8.2 Eight Reference Workflows¶
Workflow 1: Diagnostic Odyssey Accelerator¶
Purpose: Ingest a patient's complete clinical record set and generate a prioritized differential diagnosis for suspected autoimmune disease.
Trigger: Clinician uploads patient's clinical document package or connects to EHR export.
Process: 1. Ingest all clinical documents through the document ingestion pipeline (Section 6) 2. Extract all laboratory values, autoantibody results, imaging findings, symptoms, and diagnoses 3. Construct patient timeline with all clinical events 4. Query all 14 collections simultaneously to identify patterns consistent with autoimmune diseases 5. Score each candidate diagnosis using classification criteria: - SLE: 2019 ACR/EULAR criteria (score >= 10 with ANA entry criterion) - RA: 2010 ACR/EULAR criteria (score >= 6) - Sjogren's: 2016 ACR/EULAR criteria (score >= 4) - Systemic sclerosis: 2013 ACR/EULAR criteria (score >= 9) - AS: Modified New York criteria or ASAS criteria 6. Cross-reference with genomic evidence (HLA alleles, autoimmune risk variants) 7. Generate diagnostic hypothesis report with confidence scores, supporting evidence, and recommended next steps
Output: Ranked differential diagnosis with evidence citations, classification criteria scores, recommended confirmatory tests, and urgency assessment.
Example query: "This 34-year-old woman has been evaluated by 5 specialists over 3 years. What autoimmune diagnoses are supported by her clinical record?"
Workflow 2: Lupus Nephritis Surveillance¶
Purpose: Monitor SLE patients for early signs of renal involvement through longitudinal biomarker tracking.

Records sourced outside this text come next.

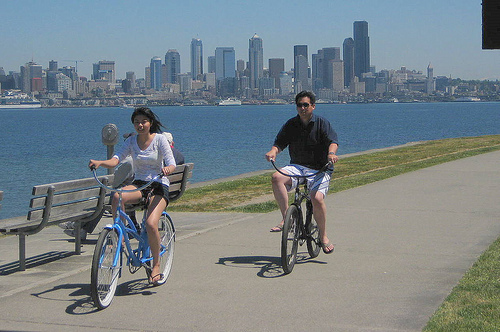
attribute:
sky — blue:
[4, 3, 496, 88]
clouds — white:
[197, 11, 251, 38]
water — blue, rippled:
[0, 95, 493, 215]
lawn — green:
[423, 245, 496, 330]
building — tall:
[340, 21, 374, 91]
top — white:
[123, 127, 172, 187]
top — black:
[270, 115, 337, 169]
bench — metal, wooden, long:
[3, 159, 195, 261]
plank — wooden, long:
[29, 163, 185, 193]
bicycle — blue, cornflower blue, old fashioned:
[88, 166, 175, 308]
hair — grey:
[162, 130, 174, 141]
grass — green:
[180, 133, 498, 206]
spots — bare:
[180, 185, 289, 212]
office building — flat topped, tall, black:
[349, 19, 369, 77]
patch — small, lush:
[449, 240, 487, 315]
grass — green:
[425, 234, 498, 327]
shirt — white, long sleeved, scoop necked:
[118, 136, 175, 187]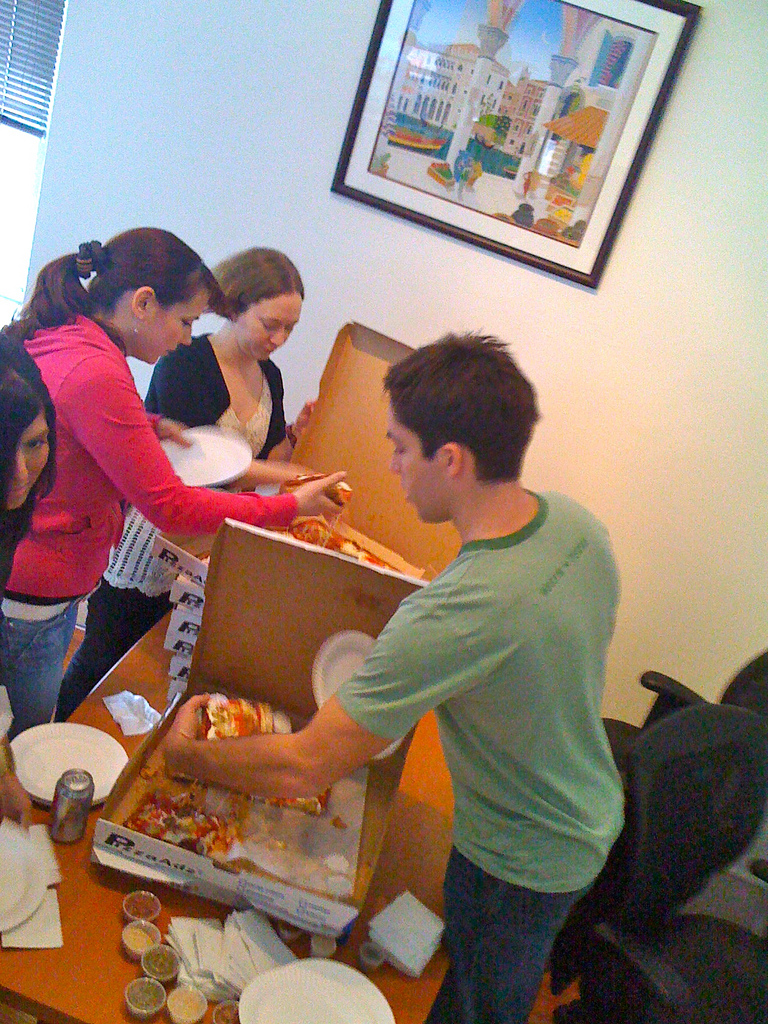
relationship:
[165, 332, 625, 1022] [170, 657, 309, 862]
boy picking up pizza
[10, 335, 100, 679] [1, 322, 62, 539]
woman with hair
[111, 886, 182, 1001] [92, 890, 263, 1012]
sauce in containers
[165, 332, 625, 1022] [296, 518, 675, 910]
boy in shirt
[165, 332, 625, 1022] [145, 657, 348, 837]
boy grabbing pizza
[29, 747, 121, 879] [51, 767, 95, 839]
can of can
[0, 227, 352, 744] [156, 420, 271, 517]
girl holding plate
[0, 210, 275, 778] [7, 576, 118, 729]
girl in jeans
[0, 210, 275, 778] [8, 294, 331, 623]
girl in sweatshirt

Trigger: Automated quarterly review or upon ingestion of new laboratory results.
Process: 1. Track longitudinal biomarkers: anti-dsDNA titers, complement C3/C4, urinalysis (protein, casts), serum creatinine, urine protein-to-creatinine ratio 2. Detect flare-predictive patterns: rising anti-dsDNA + falling complement precedes clinical flare by 4-12 weeks 3. Calculate SLEDAI-2K renal domain score from available data 4. Cross-reference with ISN/RPS 2003 lupus nephritis classification if biopsy data available 5. Assess current immunosuppressive regimen against ACR 2024 lupus nephritis guidelines 6. Generate surveillance report with trend visualizations and action items
Output: Lupus nephritis risk assessment, biomarker trend analysis, SLEDAI-2K score, treatment adequacy evaluation, and recommended monitoring schedule.
Example query: "Has this lupus patient's complement been trending down? What is her current nephritis risk?"
Workflow 3: POTS/Dysautonomia Evaluation¶
Purpose: Identify POTS and associated conditions (hEDS, MCAS, small fiber neuropathy) from clinical records, reducing the typical 5-7 year diagnostic delay.
Trigger: Clinician query or detection of orthostatic vital sign patterns in ingested records.
Process: 1. Extract orthostatic vital signs from clinical documents (supine vs. standing HR and BP) 2. Identify POTS criteria: sustained HR increase >= 30 bpm (>= 40 bpm if 12-19 years old) within 10 minutes of standing, without orthostatic hypotension 3. Screen for comorbid conditions: - Ehlers-Danlos syndrome: joint hypermobility scores, skin findings, family history - Mast cell activation syndrome: tryptase levels, prostaglandin D2, histamine metabolites - Small fiber neuropathy: IENFD biopsy results, QSART data, sudomotor testing 4. Cross-reference with autoimmune etiologies: Sjogren's-associated autonomic neuropathy, autoimmune autonomic ganglionopathy (ganglionic AChR antibodies) 5. Check genomic evidence for relevant variants (TPSAB1 for hereditary alpha-tryptasemia, COL5A1/COL3A1 for EDS) 6. Generate comprehensive dysautonomia evaluation report
Output: POTS diagnostic assessment, comorbidity screening results, autoimmune etiology evaluation, genetic risk factors, and management recommendations.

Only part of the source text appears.